- Directions -
Among the entries that follow, the required portion opens with the line containing "# Review the" and closes with the line containing "pyautogui.click(1025, 70)". Give that portion again exactly, and nothing else.

- Records to use -
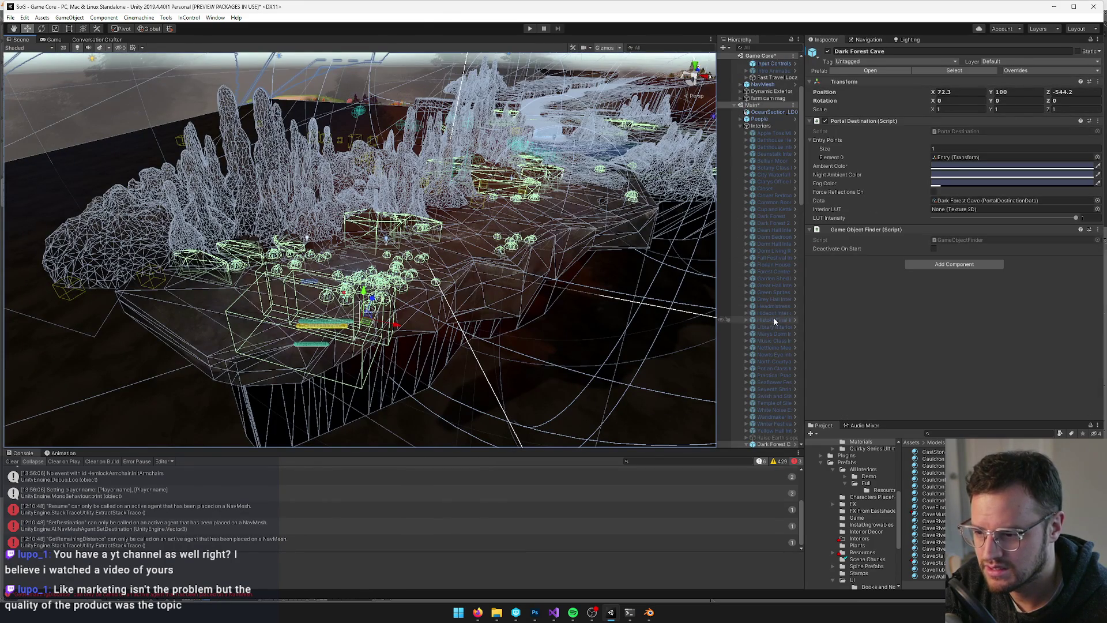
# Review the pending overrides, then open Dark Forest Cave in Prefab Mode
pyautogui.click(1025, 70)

==

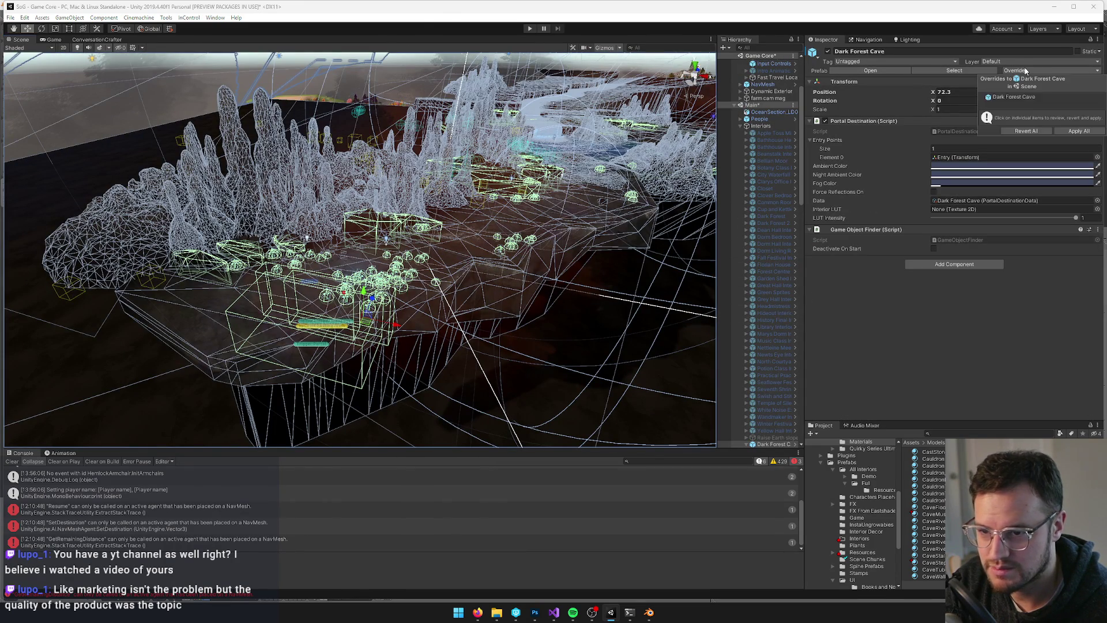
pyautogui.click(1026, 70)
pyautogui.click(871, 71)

- Solution for this exercise -
# Review the pending overrides, then open Dark Forest Cave in Prefab Mode
pyautogui.click(1025, 70)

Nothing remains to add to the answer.